What planet are they from, and can they be sent back?

UPDATE. The rightblogger consensus is that Rand Paul was smeared by being quoted accurately -- the liberal media is more nefarious than we knew! -- and that Jonah Goldberg works very short days.
LIBERTARIANS IN THEIR OWN WORDS. This Rand Paul thing just gets better and better. Now Reason's Matt Welch has informed the troops that the expected liberal attack on the Son of the REVOLution has come to pass, "using as prime evidence his recent statements in opposition to the landmark 1964 Civil Rights Act."

The comments are fucking delightful. It's like Free Republic for the high school debate team.

First, there's a lengthy discussion over whether or not to buy gold.

When the Wealth Producers get back on track, some -- perhaps hoping like Rand to convince onlookers that they too would march with MLK in defense of his so-called "rights" -- explain that in our modern, racism-free Valhalla, the Free Market would fail to reward segregated businesses: "Even if an owner wanted to run one, nearly all white people would refuse to eat at it, and it would go out of business." One says that if he were black, instead of "not knowing" a racist storeowner is "saying 'damn n-----' under his breath while he serves you, patronize his business and give him money," he'd rather the guy identify himself as racist; then, the thought-experimental black would be discriminated against, but he would live to see his white neighbors drive the racist out of business, perhaps with the aid of Superman. It would make a lovely After-School Special.

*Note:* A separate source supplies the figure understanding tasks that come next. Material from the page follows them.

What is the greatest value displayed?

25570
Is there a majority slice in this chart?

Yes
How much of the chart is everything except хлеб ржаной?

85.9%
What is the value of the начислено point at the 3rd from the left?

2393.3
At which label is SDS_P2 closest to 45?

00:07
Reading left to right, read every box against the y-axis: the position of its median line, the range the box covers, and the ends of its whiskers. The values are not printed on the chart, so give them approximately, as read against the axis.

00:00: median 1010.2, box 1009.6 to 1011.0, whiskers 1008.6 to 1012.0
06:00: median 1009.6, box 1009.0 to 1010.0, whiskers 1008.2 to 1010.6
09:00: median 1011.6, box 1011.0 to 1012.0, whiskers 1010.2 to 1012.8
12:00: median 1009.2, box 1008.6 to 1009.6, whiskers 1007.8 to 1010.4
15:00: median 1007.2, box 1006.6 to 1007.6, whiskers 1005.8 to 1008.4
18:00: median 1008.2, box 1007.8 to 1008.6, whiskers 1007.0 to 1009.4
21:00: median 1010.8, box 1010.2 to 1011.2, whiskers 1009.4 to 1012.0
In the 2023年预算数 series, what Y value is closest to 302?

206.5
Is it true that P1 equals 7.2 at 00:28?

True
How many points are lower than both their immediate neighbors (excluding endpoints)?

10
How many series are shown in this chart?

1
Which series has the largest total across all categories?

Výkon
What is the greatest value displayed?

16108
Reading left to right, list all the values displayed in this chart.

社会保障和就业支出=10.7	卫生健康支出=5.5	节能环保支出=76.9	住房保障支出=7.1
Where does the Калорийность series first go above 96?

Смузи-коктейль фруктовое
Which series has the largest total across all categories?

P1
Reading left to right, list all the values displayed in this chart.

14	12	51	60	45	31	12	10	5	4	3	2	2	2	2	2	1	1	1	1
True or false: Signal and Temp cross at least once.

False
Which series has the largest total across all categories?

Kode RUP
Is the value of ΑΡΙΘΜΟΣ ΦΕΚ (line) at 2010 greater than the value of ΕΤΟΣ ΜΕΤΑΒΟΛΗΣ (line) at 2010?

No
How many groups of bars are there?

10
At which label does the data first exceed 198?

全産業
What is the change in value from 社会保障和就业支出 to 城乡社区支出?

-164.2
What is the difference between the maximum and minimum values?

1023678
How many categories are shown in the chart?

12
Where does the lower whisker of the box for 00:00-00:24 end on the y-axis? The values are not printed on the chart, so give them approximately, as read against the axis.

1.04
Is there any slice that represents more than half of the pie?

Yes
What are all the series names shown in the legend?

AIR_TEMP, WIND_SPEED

They also bitterly lament that, despite their solicitude toward African-Americans, the stupid liberals will call them racists anyway. This I suppose makes them moderate libertarians.

More hardcore commenters just get right to the nut -- if businessmen want a black-free establishment, Congress shall make no law! Some take the logical next step, and argue that the Civil Rights Act should be repealed ("If it is possible that the Civil Rights Act was the right thing to do in 1964, isn't it also possible that things have improved enough in nearly fifty years that we can now go back to respecting personal autonomy and property rights like we did before?").

Favorite isolated incidents:
[Joe] Scarborough sounds more like a liberal the longer he hangs out at MSNBC.

So Rand Paul thinks that it is okay to ask minorities to help support businesses with their taxes (to pay for police/court protection, roads, infrastructure, etc.) yet be prohibited from being able to patronize them?
They PAY taxes? News to me . . .

This is one of those things that is better left alone. Just lie about an answer and be done with it.
That last cowboy seems to have caught on. It remains to be seen if Rand has. (UPDATE: Apparently!)

I doubt this will scuttle Rand's campaign -- it is, after all, Kentucky. But if the incident informs more people of what libertarianism's really about, it will have been worth it.

UPDATE. James Joyner pitches in. Sure, maybe things were bad for black people back then....
The problem, circa 1964, was that there really was not right to freely associate in this manner in much of the country... More importantly, it meant that, say, a black traveling salesman couldn’t easily conduct his business without an in-depth knowledge of which hotels, restaurants, and other establishments catered to blacks.
...but now we have the internet, so we can get rid of the Civil Rights Act and make something like Yelp for black traveling salesmen seeking Jim Crow accommodations. Maybe we can call it HALP!

UPDATE 2: The Poor Man has the transcript of "Rand Paul’s speech to the Southern Christian Leadership Conference in Birmingham, Alabama in April, 1963 (hypothetical)."